New York, fine del XX secolo: Clarissa Vaughan, una bella donna di mezza età appena al limite del confine con il declino della vita, assapora lo splendore fresco di una azzurra mattina di giugno, in cui esce dal portone per andare a comprare le rose. Darà una festa per il suo antico amante e intimo amico Richard, malato di AIDS terminale, poeta visionario e ormai consumato dalla follia. L’attesa della festa, così traboccante di splendore, di miseria e vita, si trasformerà in tragedia. Ciascuno dei tre momenti temporali si risolve in un singolo giorno, e tutti e tre abbracciano il filo rosso de La Signora Dalloway, romanzo che Virginia Woolf nel 1923 ha appena cominciato a scrivere e la cui trama, che Virginia immagina attraverso le sue folgorazioni domestiche – accanto a un piccolo tordo morente, in un bacio affamato e pieno di vita appena posato sulle labbra della sorella, e davanti alla finestra, tra i rettangoli luce lunare che vengono cancellati sul tavolo dal ramo appena fuori di un albero cadenzato-, anticipa e rivela in gioco di specchi la vicenda di tutti e tre i personaggi di Cunningham . E infine il Richard di Clarissa, che è anche quel “qualcuno dal corpo forte ma dalla mente fragile; qualcuno con un tocco di genio, di poesia, investito dalle ruote del mondo, dalla guerra e dal governo, dai dottori; qualcuno che è, tecnicamente parlando, folle, perché vede significati dappertutto, sa che gli alberi sono esseri sensibili e che i passeri cantano in greco”, concepito dalla mente di Virginia, che si inserirà alla fine del romanzo in modo tragico e simbolico, chiudendo in un cerchio perfetto l’inizio.

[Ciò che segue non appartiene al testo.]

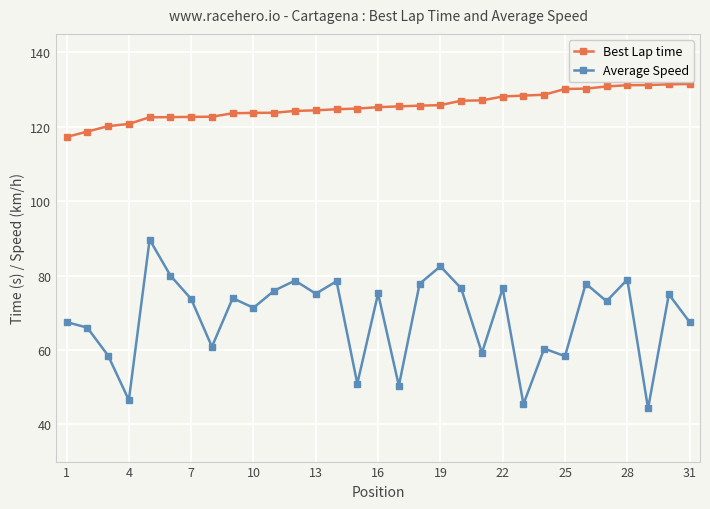

True or false: Average Speed and Best Lap time cross at least once.

False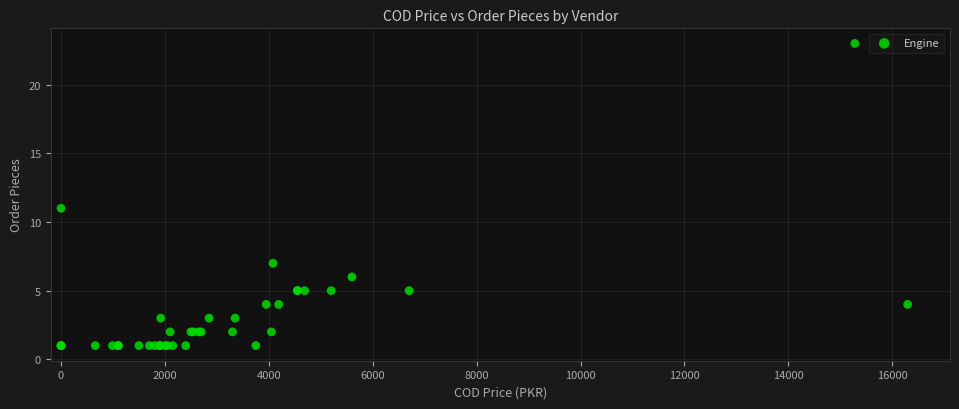

What Y value in the scatter plot is closest to 12?

11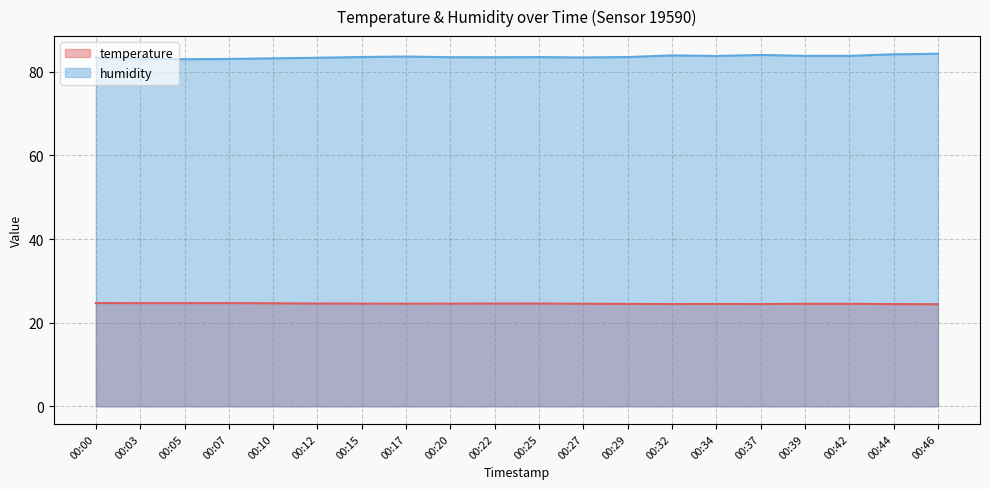

Reading left to right, transcribe all the data shown in this chart.

temperature: 24.7	24.7	24.7	24.7	24.6	24.6	24.6	24.6	24.6	24.6	24.6	24.5	24.5	24.5	24.5	24.5	24.5	24.5	24.4	24.4
humidity: 83.3	83.2	83.0	83.1	83.2	83.4	83.5	83.7	83.5	83.5	83.5	83.4	83.5	83.9	83.8	84.0	83.8	83.8	84.2	84.3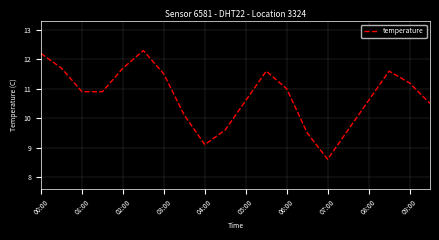

What is the maximum value shown in the chart?

12.3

Concludo dicendo che mentre lo leggevo sono rimasta scioccata da come Cunningham sia riuscito a penetrare, attraverso la Letteratura, le più intime sfumature psicologiche della sensibilità di queste donne, delle loro vite, dei loro pensieri, delle loro aspirazioni, dei loro fallimenti, e che lo abbia fatto con uno stile che mi sento di definire etereo, fatto di una serie di fotogrammi intatti e puri, e un omaggio va all’uso di metafore ricche e rigogliose, che hanno conferito luci più intense e ombre più spesse alla quotidianità di questa mattinata di giugno, rendendola per me indimenticabile.
“È gentile da parte tua dire così, ma è un po’ di tempo che lo sento, che si chiude intorno a me come la bocca di un fiorire gigantesco. Non è un’analogia peculiare? È così che sembra, però. Ha una certa inevitabilità vegetale. Pensa alle piante carnivore. Pensa ai kudzu capaci di soffocare una foresta. È una specie di progresso succoso, verde, rigoglioso. Che spinge verso…Bè, lo sai. Il silenzio verde. Non é buffo che anche adesso sia difficile dire la parola ‘morte’?”.